If we in some way are able to deduce that $\tilde{S}_0+\int_0^t\tilde{S}_s\sigma(\frac{\mu-r}{\sigma}ds+dB_s)=\tilde{S}_0+\int_0^t\tilde{S}_S\sigma d\tilde{B}_s$ (from point 1), we still can't know that the integral considered as a r.v. will be the same under the measure Q, because in the definition of the stochastic integral when we defined it, it depended very much on what probability-space we started with(it realies heavily on cauchy and convergence of random variables). So how do we know that the integral $\int_0^t\tilde{S}_S\sigma d\tilde{B}_s$ is the same considered in both $(\Omega, \mathcal{F},P)$ and $(\Omega, \mathcal{F},Q)$? Is $\int_0^t\tilde{S}_s\sigma d\tilde{B}_s[P]=\int_0^t\tilde{S}_s\sigma d\tilde{B}_s[Q]?$
Can you guys please help me? Do you see how to make the problem complete?
In summery the problem is this: How do we see that $\tilde{S}_0+\int_0^t\tilde{S}_s(\mu-r)ds+\int_0^t\tilde{S}_s\sigma dB_s=\tilde{S}_0+\int_0^t\tilde{S}_S\sigma d\tilde{B}_s$. When the first stochastic integral is created using $(\Omega,\mathcal{F},P)$, and the second stochastic integral is created using $(\Omega, \mathcal{F},Q)$?
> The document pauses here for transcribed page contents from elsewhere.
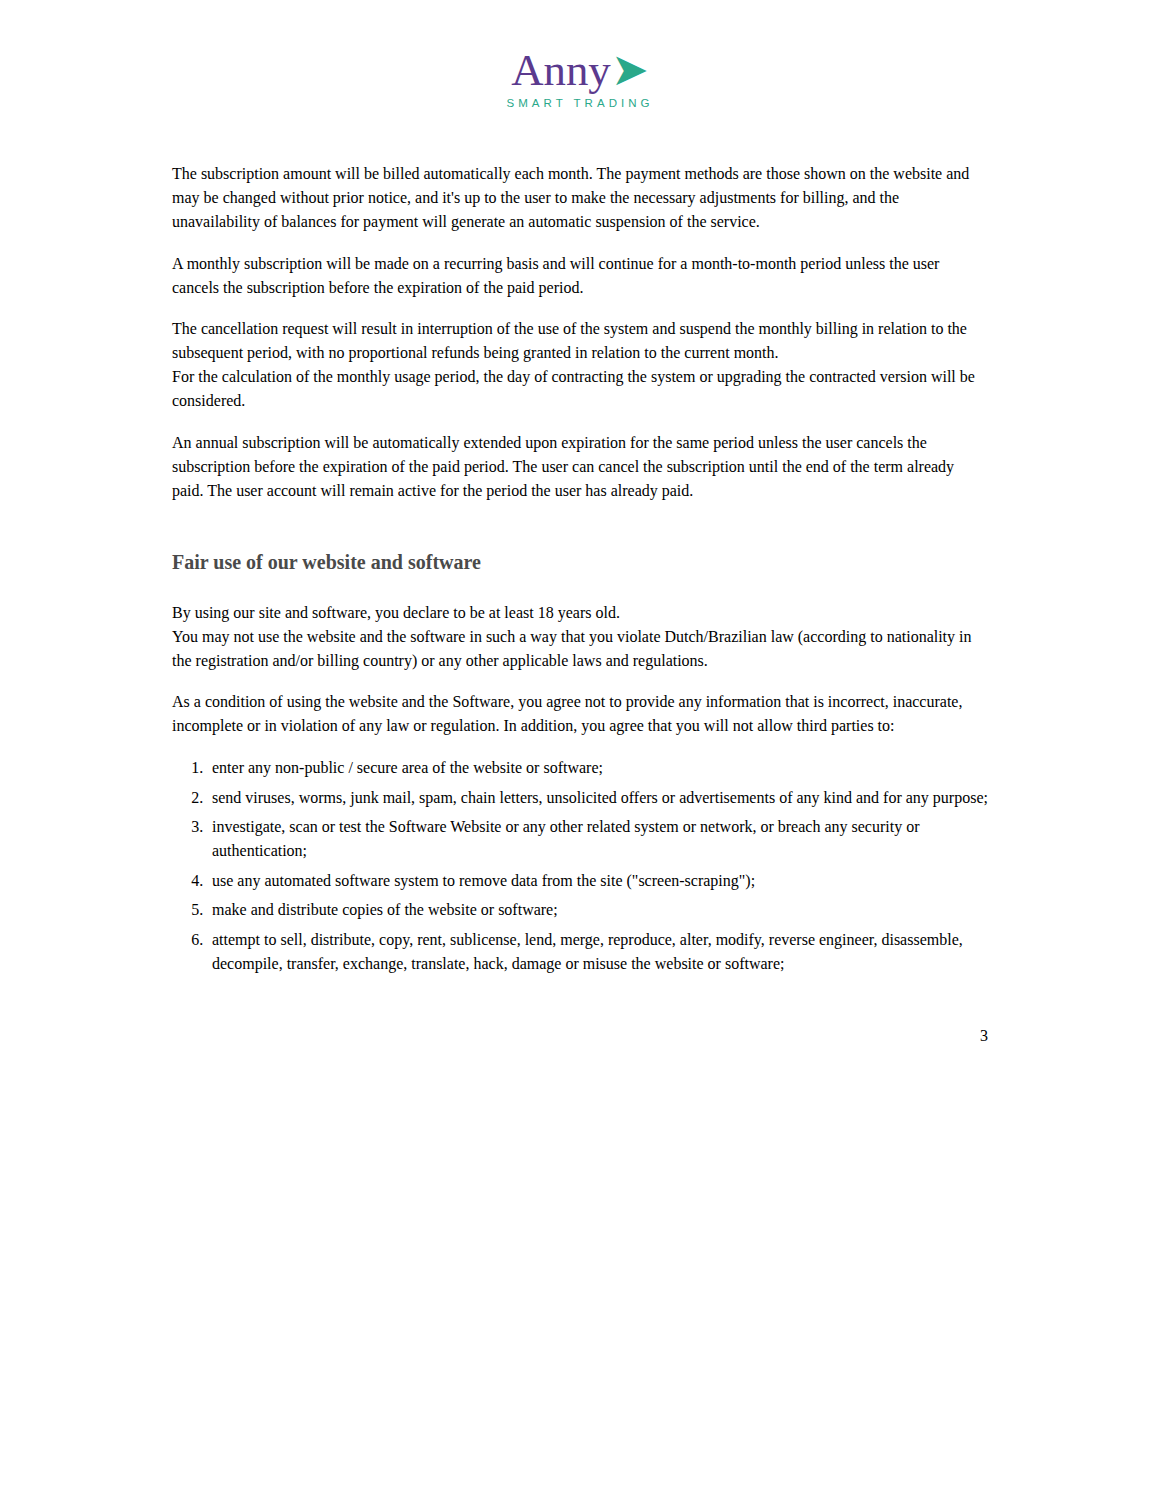Anny➤
Smart Trading
The subscription amount will be billed automatically each month. The payment methods are those shown on the website and may be changed without prior notice, and it's up to the user to make the necessary adjustments for billing, and the unavailability of balances for payment will generate an automatic suspension of the service.
A monthly subscription will be made on a recurring basis and will continue for a month-to-month period unless the user cancels the subscription before the expiration of the paid period.
The cancellation request will result in interruption of the use of the system and suspend the monthly billing in relation to the subsequent period, with no proportional refunds being granted in relation to the current month.
For the calculation of the monthly usage period, the day of contracting the system or upgrading the contracted version will be considered.
An annual subscription will be automatically extended upon expiration for the same period unless the user cancels the subscription before the expiration of the paid period. The user can cancel the subscription until the end of the term already paid. The user account will remain active for the period the user has already paid.
Fair use of our website and software
By using our site and software, you declare to be at least 18 years old.
You may not use the website and the software in such a way that you violate Dutch/Brazilian law (according to nationality in the registration and/or billing country) or any other applicable laws and regulations.
As a condition of using the website and the Software, you agree not to provide any information that is incorrect, inaccurate, incomplete or in violation of any law or regulation. In addition, you agree that you will not allow third parties to:
enter any non-public / secure area of the website or software;
send viruses, worms, junk mail, spam, chain letters, unsolicited offers or advertisements of any kind and for any purpose;
investigate, scan or test the Software Website or any other related system or network, or breach any security or authentication;
use any automated software system to remove data from the site ("screen-scraping");
make and distribute copies of the website or software;
attempt to sell, distribute, copy, rent, sublicense, lend, merge, reproduce, alter, modify, reverse engineer, disassemble, decompile, transfer, exchange, translate, hack, damage or misuse the website or software;
3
I'll rewrite the proof in terms of the process $\tilde{S}_t$, rather than using stochastic integrals. The idea behind Girsanov's theorem is to 'eliminate' the drift term of $\tilde{S}_t$ by changing the probability measure (to $\mathbb{Q}$). We have, $$d\tilde{S}_t = \tilde{S}_t(\mu-r)dt + \tilde{S}_t \sigma dB_t.$$ Since $\tilde{B}_t = B_t - \frac{r-\mu}{\sigma}t$, we obtain by Itô's lemma $$d\tilde{B}_t = \left(\frac{\mu-r}{\sigma}\right)dt+dB_t.$$ Hence, we obtain \begin{align} d\tilde{S}_t & = \tilde{S}_t(\mu-r)dt + \tilde{S}_t \sigma dB_t \\ &=\tilde{S}_t(\mu-r)dt + \tilde{S}_t\sigma\left[d\tilde{B}_t - \left(\frac{\mu-r}{\sigma}\right)dt\right] \\ &= \tilde{S}_t \sigma d\tilde{B}_t. \end{align} We have showed that $\tilde{S}_t$ is a martingale w.r.t $\tilde{B}_t$, hence a $\mathbb{Q}$-martingale (since $\tilde{B}_t$ is a Brownian motion under $\mathbb{Q}$ by Girsanov and a Brownian motion is a martingale).